Он протянул руку, схватил закупоренную бутылку вина, впился зубами в пробку, резко мотнув головой, выдернул – заметивший это управляющий Московско-Курской железной дорогой Шестаков лишь тихонько восхищенно охнул – и жадно, скорее вливая вино в горло, чем выпивая его, выхлебал добрую половину бутылки. Вкуса даже не почувствовал – словно воздух глотал – и только по розовой этикетке понял, что это был портвейн от Депре.
Снова бросил взгляд на селедку. Та смотрела на него – как ему показалось – неодобрительно. Ей что-то не нравилось: то ли что она здесь, то ли – что он.
– Что? – шепотом спросил Гиляровский селедку. – Чего зенки лупишь?
По его рассуждению, разговаривать с рыбой надобно было как с извозчиками – грубо и уверенно.
Сельдь разинула рот – на мгновение Гиляровскому почудилось, что он увидел мелкие и острые, как швейные иглы, зубы, – и оттуда полилась грязь. Жидкая, слизистая, с бугристыми комками, она выплеснулась на белоснежную кружевную скатерть и начала расползаться вязкой, липкой лужей.
– Эй! – Гиляровский оттолкнул стол и вскочил, ища взглядом буфетчика. – Эй! Тут…
Грязь исчезла. Сельдь лежала на тарелке недвижима и тихо тухла.

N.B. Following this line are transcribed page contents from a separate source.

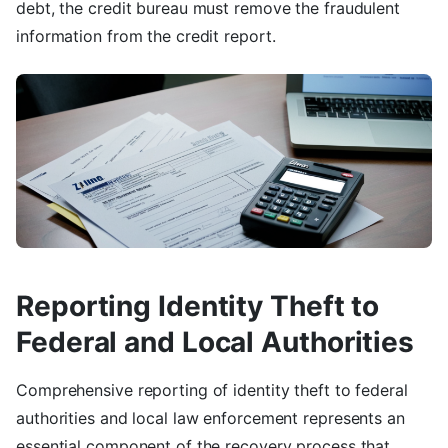
debt, the credit bureau must remove the fraudulent
information from the credit report.
Reporting Identity Theft to
Federal and Local Authorities
Comprehensive reporting of identity theft to federal
authorities and local law enforcement represents an
essential component of the recovery process that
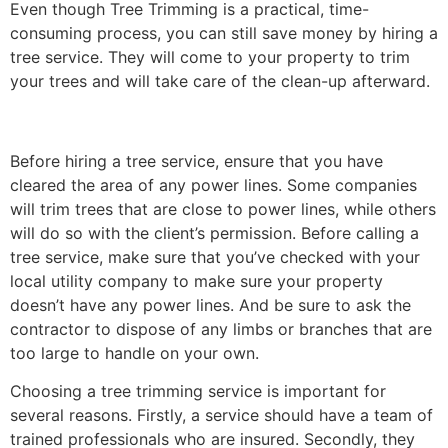
Even though Tree Trimming is a practical, time-
consuming process, you can still save money by hiring a
tree service. They will come to your property to trim
your trees and will take care of the clean-up afterward.
Before hiring a tree service, ensure that you have
cleared the area of any power lines. Some companies
will trim trees that are close to power lines, while others
will do so with the client’s permission. Before calling a
tree service, make sure that you’ve checked with your
local utility company to make sure your property
doesn’t have any power lines. And be sure to ask the
contractor to dispose of any limbs or branches that are
too large to handle on your own.
Choosing a tree trimming service is important for
several reasons. Firstly, a service should have a team of
trained professionals who are insured. Secondly, they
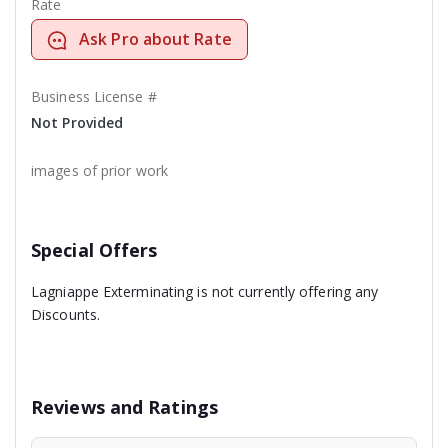
Rate
Ask Pro about Rate
Business License #
Not Provided
images of prior work
Special Offers
Lagniappe Exterminating is not currently offering any
Discounts.
Reviews and Ratings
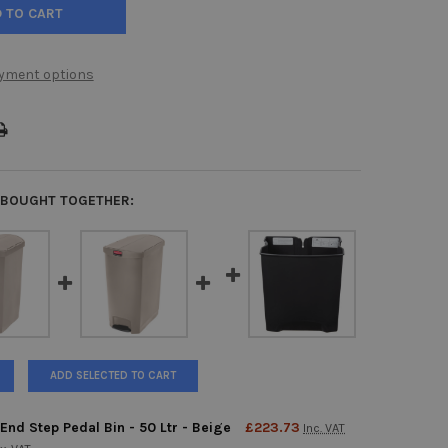
yment options
 BOUGHT TOGETHER:
ADD SELECTED TO CART
End Step Pedal Bin - 50 Ltr - Beige
£223.73
Inc. VAT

Гиляровский нервно обтер лицо салфеткой – такого с ним не было, даже когда он пил с извозчиками водку на скорость в трактире в Столешниковом. Он осторожно ткнул в сельдь указательным пальцем. Чешуя промялась, выступила слизь, из-под жабр вышел тяжелый дух. Гиляровский аккуратно, как покойника, прикрыл сельдь салфеткой, сел обратно и стал прислушиваться к разговорам.
– Отравили Михал Дмитрича-то, отравили как пить дать.
– Ну так сам-то яд и принял же! Вы что, не слышали, что ли? Поговаривают, что с нигилистами связан был – и разоблачили его. А для генерала лучше смерть, чем бесчестье.
– Ерунда все это, – лениво проговорил Шестаков. – Какие нигилисты, право слово. Что Скобелеву было до них? Где они – и где он, Ак-паша, равный Суворову? Бисмарк, скажу я вам, Бисмарк тут причастен.
– Довольно сплетен! – Мышиный шорох перешептываний разорвал зычный бас Лентовского. От удара кулаком стол содрогнулся, из стаканов плеснулись водка, мадера, венгерское. – Вранье! Все вранье! Белый генерал был просто пьян – и кончил разрывом сердца. Он жил славно – так давайте почтим его память! Шампанского!
Шампанское запузырилось в бокалах, заскрипели отодвигаемые стулья. Встали, выпили, помолчали.
Сельдь под салфеткой шевелилась. С края тарелки сыпался мелкий серый песок.
30 июня 1882 года, 2 часа 35 минут ночи
Московско-Курская железная дорога,
320 верст от Москвы
Поезд мчался сквозь ливень и ветер, грохоча и покачиваясь. Николка стоял в коридоре второго класса, высунув голову в окно и подставив лицо холодным и колючим струям дождя. Его мутило. В ушах до сих пор стоял старушечий визг. Идти к тетушке, которая, наверное, уже дремала, закутавшись в шаль, ему не хотелось. До рассвета еще три часа – может быть, он проведет их здесь, представляя, как преподнесет дядюшке Ивану Сергеевичу заветный блокнот.
Зазевавшись и задумавшись, он высунулся чересчур сильно – вода попала в нос и рот, он поперхнулся и, откашливаясь, занырнул обратно, в тепло и тишину сонного вагона. Снаружи, за тонкой деревянной стенкой, бушевала стихия, вырывая с корнем слабые кусты, ломая тонкие деревца, вбивая в норки, как кувалдой, мышей, кротов и сусликов. А здесь было тихо и покойно, и даже время застыло – как масло в погребе.
«Дядюшка сказал бы лучше, – отчего-то подумалось ему. – Дядюшка бы подобрал правильные слова».
Он вздохнул и нащупал в кармане блокнотик. Глупая идея. Удалось исписать лишь с десяток страниц – и то лишь какими-то похабными шуточками про живых мертвецов, у которых отпало естество, присказками о земле-матушке да частушкой про Кукуево. Что из этого пригодится дядюшке? К тому же Иван Сергеевич болен, живет то в Париже, то в каком-то имении подле – зачем ему эти крестьянские забавы?